5. (a) To elect the following persons as members of the board of statutory auditors of the Company for a term of three financial years, ending on the date of the shareholders' meeting called to approve the financial statements for the last year of the board of statutory auditors' office;
(b) To re-elect Mr. Antonino PARISI as statutory auditor;
(c) To elect Mr. Roberto SPADA as statutory auditor;
(d) To elect Mr. David TERRACINA as statutory auditor;
(e) To re-elect Mr. Marco SERRA as alternate statutory auditor;

ORDINARY RESOLUTIONS For 4 Against 4
(f) To elect Mr. Cristiano PROSERPIO as alternate statutory auditor; and
(g) To elect Mr. Antonino PARISI as the Chairperson of the board of statutory auditors.
6. To approve the aggregate compensation for the board of statutory auditors for each financial year of their three years term in the overall amount of Euro 130,000 per year.

Signature⁵ _____ Dated this ____ day of ______ 2012

Notes:

(1) Full name(s) and address(es) to be inserted in BLOCK CAPITALS.

(2) Please insert the number of shares registered in your name(s). If no number is inserted, this form of proxy will be deemed to relate to all the shares in the Company registered in your name(s).
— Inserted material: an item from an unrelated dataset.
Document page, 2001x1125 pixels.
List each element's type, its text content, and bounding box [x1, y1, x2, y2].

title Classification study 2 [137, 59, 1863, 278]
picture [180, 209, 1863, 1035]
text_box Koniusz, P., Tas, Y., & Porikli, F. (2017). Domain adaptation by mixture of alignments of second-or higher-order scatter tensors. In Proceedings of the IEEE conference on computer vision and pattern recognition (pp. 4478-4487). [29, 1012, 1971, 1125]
(3) If any proxy other than the authorized representative of Anglo Chinese Corporate Finance, Limited, the Compliance Adviser of the Company, is preferred, delete the words "the authorized representative of Anglo Chinese Corporate Finance, Limited, the Compliance Adviser of the Company, or" and insert the name and address of the proxy desired in the space provided. Any alteration made to this form of proxy must be initialed by the person(s) who signs it. As a matter of Italian law, it is not possible to appoint a director, statutory auditor or employee of the Company or any of its subsidiaries as your proxy. For example, it is not possible to appoint the Chairman of the Meeting as your proxy.

(4) Please indicate with an "✓" in the appropriate space beside each of the resolutions how you wish the proxy to vote on your behalf on a poll. If this form is returned duly signed, but without any indication, the proxy will vote for or against the resolution or will abstain, at his/her discretion.
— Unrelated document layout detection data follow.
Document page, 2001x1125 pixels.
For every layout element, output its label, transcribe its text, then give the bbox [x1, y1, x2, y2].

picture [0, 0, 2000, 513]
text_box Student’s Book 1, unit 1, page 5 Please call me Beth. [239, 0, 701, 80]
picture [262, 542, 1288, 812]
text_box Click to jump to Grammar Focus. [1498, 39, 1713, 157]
(5) This form of proxy must be signed by you or your attorney duly authorised in writing or, in the case of a corporation, must be either under its common seal or under the hand of an officer or attorney duly authorised.
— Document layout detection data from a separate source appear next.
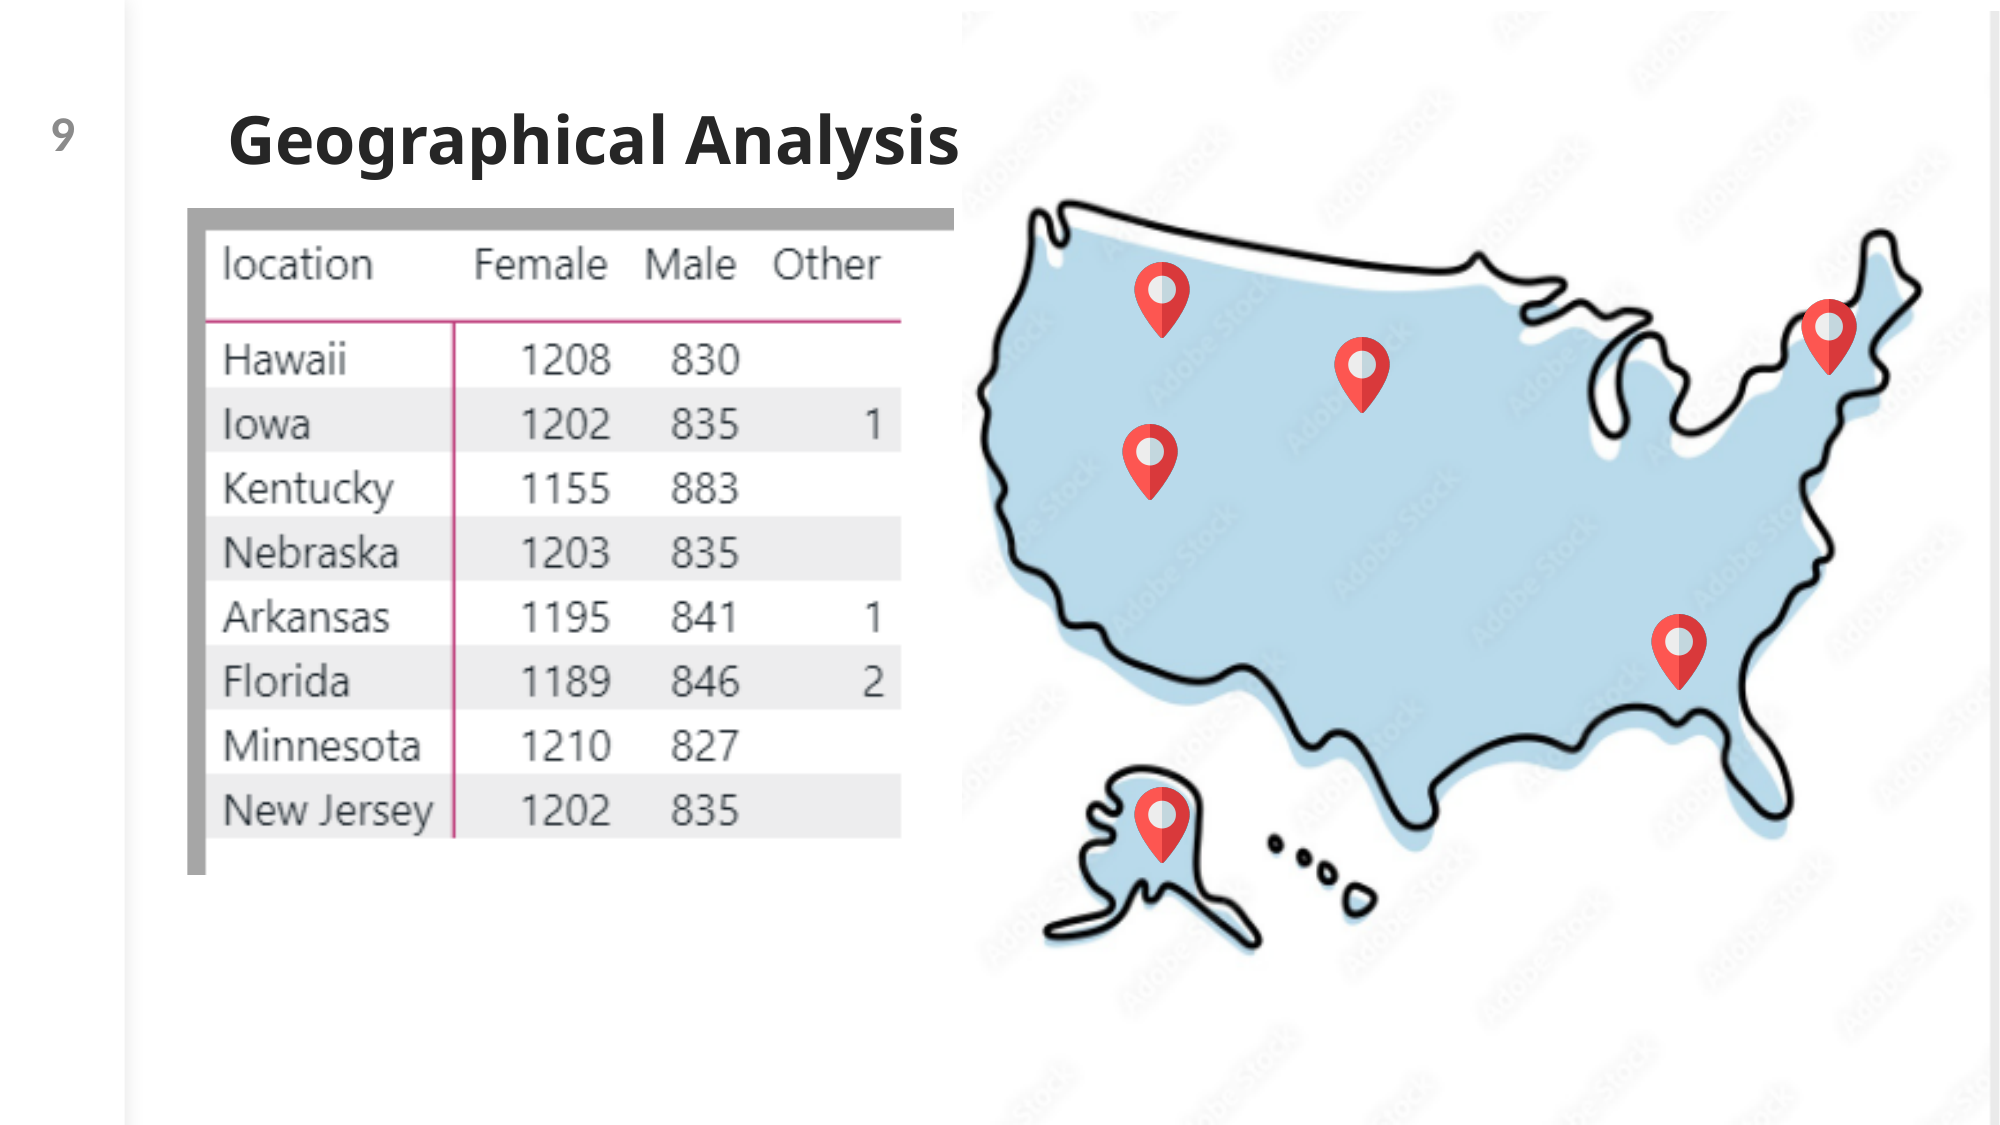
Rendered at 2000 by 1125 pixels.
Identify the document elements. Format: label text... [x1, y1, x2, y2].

picture [187, 208, 954, 875]
picture [962, 11, 2000, 1125]
title Geographical Analysis [212, 99, 962, 213]
slide_number 9 [0, 99, 125, 163]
(6) In the case of joint holders, the vote of the senior who tenders a vote whether in person or by proxy will be accepted to the exclusion of the votes of the other joint holders. For this purpose seniority is determined by the order in which the names stand in the Register of Members in respect of the joint holding.

(7) To be valid, this form of proxy, together with any power of attorney or other authority (if any) under which it is signed or a notarially certified copy of such power of attorney or authority, shall be deposited with the Company's Hong Kong share registrar, Computershare Hong Kong Investor Services Limited, at 17M Floor, Hopewell Centre, 183 Queen's Road East, Wanchai, Hong Kong by no later than 48 hours before the time for holding the Meeting.

(8) A proxy need not be a Shareholder of the Company but must attend the Meeting in person to represent you.

(9) The chairman of the Meeting will demand a poll on each of the questions submitted for determination at the Meeting. On a Poll, every member present in person or by a duly authorised corporate representative or by proxy shall have one vote for every share held by him/her. The results of the poll will be published on the websites of Hong Kong Exchanges and Clearing Limited at www.hkexnews.hk and the Company at www.pradagroup.com following the Meeting.